• **Your task**: In the entries below, find every line holding the string "wash" and collect it.

(Extracted records)
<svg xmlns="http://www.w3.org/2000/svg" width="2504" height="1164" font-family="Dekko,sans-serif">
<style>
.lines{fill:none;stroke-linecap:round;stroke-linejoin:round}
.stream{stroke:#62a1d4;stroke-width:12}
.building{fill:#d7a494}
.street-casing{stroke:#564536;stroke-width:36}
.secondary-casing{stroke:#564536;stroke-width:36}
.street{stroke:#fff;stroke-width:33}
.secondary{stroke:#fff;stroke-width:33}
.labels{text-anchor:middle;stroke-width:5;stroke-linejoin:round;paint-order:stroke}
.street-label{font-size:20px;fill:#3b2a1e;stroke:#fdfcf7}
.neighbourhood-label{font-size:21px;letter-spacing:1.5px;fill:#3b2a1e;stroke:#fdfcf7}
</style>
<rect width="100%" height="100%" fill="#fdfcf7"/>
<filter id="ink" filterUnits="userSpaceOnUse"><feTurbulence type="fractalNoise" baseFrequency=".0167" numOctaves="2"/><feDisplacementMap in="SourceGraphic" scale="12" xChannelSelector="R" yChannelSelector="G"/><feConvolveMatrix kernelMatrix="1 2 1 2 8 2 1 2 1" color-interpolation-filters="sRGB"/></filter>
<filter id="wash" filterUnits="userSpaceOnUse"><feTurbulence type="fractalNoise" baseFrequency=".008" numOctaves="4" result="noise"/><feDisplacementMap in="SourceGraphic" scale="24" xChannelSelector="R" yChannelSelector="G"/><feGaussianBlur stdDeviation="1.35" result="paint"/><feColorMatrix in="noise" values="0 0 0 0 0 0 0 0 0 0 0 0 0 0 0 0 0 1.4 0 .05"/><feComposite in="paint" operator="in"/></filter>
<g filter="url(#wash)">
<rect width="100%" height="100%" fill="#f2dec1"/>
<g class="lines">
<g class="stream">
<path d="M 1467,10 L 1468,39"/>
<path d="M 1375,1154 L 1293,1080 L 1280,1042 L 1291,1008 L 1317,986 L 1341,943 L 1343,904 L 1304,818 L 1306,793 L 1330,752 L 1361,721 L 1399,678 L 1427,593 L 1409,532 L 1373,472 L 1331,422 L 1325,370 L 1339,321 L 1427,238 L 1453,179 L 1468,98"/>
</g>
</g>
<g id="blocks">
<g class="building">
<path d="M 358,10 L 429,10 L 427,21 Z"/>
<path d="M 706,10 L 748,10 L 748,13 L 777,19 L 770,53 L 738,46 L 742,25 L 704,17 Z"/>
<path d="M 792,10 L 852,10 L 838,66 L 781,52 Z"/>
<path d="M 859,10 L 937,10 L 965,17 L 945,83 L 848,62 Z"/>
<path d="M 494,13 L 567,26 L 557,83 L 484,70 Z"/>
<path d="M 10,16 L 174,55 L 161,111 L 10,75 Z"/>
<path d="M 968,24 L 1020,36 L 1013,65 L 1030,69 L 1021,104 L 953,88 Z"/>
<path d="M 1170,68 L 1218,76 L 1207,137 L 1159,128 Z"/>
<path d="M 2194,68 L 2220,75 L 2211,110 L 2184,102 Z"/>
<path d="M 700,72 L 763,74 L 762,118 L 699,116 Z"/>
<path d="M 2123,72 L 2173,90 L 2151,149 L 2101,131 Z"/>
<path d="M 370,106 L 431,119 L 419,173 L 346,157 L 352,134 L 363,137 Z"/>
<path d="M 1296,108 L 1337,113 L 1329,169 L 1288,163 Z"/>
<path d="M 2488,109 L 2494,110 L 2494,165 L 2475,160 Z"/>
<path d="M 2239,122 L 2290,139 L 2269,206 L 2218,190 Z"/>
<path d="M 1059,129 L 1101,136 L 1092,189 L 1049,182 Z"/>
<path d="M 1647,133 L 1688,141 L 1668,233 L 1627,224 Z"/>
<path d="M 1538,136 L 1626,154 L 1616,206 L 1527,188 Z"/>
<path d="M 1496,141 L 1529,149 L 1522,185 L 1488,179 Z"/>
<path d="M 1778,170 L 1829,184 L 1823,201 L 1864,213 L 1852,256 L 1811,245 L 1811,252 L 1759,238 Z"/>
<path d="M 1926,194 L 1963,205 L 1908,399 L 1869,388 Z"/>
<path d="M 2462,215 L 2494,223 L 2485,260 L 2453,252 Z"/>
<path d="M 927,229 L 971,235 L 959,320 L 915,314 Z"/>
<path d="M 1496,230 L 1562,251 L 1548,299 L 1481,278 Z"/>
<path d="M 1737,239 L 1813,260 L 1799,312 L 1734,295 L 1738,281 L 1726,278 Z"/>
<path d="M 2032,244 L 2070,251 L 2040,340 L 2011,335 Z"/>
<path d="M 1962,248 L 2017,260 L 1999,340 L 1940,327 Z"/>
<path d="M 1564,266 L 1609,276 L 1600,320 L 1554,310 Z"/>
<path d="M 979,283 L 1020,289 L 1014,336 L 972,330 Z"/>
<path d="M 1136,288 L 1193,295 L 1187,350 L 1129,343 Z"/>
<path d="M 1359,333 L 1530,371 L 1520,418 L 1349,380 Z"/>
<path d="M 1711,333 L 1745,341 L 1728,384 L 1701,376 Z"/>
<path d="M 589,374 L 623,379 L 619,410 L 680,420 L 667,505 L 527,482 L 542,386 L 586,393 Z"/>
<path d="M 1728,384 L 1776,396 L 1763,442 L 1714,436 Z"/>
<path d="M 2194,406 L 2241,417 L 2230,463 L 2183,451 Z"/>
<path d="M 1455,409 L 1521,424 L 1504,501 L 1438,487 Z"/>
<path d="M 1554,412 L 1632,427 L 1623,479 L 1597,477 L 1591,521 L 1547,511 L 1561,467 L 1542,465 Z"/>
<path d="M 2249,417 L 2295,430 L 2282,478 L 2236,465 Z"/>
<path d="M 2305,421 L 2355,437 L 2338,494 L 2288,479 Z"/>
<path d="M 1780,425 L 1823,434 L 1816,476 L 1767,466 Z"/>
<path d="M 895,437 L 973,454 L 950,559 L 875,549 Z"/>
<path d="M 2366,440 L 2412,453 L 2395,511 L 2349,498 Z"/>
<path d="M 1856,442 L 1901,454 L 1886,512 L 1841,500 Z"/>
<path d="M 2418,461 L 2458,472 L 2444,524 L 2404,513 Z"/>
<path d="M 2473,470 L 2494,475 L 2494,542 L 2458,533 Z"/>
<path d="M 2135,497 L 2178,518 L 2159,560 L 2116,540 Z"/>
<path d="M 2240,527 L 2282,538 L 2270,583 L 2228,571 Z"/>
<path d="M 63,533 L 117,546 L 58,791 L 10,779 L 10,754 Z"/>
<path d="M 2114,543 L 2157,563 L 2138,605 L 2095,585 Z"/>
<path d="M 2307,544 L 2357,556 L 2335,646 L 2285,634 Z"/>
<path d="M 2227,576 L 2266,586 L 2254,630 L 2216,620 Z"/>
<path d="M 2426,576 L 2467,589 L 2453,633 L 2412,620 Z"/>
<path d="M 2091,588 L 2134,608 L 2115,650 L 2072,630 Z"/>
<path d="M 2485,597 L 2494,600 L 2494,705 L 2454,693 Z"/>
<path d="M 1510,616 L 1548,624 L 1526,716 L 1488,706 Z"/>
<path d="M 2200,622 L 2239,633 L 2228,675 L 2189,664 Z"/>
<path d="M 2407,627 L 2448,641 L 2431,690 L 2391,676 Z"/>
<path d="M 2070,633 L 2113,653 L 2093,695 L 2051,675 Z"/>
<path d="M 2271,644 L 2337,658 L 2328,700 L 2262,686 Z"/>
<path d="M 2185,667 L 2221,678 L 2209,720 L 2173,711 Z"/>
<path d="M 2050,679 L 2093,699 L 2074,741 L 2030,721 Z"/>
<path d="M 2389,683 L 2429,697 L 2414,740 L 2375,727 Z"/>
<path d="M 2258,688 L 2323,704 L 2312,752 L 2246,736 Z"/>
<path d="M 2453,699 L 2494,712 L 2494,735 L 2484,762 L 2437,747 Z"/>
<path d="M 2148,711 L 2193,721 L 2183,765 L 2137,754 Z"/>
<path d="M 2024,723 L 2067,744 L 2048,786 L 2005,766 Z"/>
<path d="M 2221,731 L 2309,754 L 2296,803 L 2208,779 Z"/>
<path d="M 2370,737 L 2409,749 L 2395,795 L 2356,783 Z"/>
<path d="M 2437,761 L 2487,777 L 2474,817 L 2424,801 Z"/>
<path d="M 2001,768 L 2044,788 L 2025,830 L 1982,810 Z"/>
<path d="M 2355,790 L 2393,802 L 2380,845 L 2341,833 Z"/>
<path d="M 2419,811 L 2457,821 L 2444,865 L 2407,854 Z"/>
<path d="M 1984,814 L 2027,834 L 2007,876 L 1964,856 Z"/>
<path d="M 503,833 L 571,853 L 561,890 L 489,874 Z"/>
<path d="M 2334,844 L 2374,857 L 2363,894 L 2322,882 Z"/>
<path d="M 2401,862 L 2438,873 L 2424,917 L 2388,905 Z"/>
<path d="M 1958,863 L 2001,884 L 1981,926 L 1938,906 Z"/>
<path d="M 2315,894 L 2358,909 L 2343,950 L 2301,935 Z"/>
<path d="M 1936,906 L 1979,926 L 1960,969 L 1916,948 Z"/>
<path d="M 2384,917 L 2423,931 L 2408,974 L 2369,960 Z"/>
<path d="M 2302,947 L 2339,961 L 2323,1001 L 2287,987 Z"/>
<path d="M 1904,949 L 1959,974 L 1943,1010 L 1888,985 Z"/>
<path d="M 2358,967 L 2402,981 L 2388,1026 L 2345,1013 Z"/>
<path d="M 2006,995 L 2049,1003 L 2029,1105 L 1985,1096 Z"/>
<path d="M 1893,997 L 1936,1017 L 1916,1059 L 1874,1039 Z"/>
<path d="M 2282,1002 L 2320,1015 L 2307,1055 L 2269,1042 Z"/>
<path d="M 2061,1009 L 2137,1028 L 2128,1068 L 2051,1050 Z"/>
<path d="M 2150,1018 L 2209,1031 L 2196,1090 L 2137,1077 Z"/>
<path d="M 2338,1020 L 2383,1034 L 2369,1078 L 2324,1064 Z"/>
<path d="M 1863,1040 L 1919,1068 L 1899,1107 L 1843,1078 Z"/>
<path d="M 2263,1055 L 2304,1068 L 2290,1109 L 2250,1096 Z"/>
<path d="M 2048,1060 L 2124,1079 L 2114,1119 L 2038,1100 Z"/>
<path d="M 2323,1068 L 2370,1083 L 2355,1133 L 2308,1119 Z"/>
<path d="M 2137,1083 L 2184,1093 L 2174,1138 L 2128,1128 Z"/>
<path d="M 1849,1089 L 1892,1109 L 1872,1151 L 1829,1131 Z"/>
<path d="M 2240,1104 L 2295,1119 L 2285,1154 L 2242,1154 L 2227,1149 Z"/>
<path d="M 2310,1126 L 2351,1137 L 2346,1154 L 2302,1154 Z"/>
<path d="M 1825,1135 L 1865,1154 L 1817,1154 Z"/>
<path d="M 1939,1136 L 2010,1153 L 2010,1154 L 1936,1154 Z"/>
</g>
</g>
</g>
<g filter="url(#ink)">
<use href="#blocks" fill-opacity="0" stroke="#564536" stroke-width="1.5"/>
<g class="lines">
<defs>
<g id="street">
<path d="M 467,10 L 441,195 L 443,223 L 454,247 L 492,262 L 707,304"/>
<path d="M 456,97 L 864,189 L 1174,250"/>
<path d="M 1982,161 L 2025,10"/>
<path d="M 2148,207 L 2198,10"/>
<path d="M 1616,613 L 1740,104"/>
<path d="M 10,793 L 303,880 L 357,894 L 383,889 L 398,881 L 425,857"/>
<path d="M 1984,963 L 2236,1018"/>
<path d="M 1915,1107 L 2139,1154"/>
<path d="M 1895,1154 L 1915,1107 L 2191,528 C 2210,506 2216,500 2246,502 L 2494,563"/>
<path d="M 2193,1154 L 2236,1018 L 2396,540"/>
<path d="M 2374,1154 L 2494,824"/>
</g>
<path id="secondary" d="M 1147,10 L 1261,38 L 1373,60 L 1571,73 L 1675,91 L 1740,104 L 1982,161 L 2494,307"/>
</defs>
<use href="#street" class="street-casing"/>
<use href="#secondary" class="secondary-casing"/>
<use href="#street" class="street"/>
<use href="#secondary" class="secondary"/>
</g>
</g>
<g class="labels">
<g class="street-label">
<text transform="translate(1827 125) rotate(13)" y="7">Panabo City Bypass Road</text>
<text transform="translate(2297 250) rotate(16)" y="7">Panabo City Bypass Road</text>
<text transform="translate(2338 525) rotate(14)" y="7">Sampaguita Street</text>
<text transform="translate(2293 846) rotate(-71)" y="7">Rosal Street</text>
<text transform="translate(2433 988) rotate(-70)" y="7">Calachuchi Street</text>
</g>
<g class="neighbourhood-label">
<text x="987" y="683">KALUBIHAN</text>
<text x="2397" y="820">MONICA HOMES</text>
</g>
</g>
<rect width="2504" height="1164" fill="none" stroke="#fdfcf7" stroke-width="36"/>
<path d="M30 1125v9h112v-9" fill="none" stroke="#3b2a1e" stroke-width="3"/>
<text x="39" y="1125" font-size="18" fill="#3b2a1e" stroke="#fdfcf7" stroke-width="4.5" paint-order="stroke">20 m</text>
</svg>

• **Exercise answer**:
<filter id="wash" filterUnits="userSpaceOnUse"><feTurbulence type="fractalNoise" baseFrequency=".008" numOctaves="4" result="noise"/><feDisplacementMap in="SourceGraphic" scale="24" xChannelSelector="R" yChannelSelector="G"/><feGaussianBlur stdDeviation="1.35" result="paint"/><feColorMatrix in="noise" values="0 0 0 0 0 0 0 0 0 0 0 0 0 0 0 0 0 1.4 0 .05"/><feComposite in="paint" operator="in"/></filter>
<g filter="url(#wash)">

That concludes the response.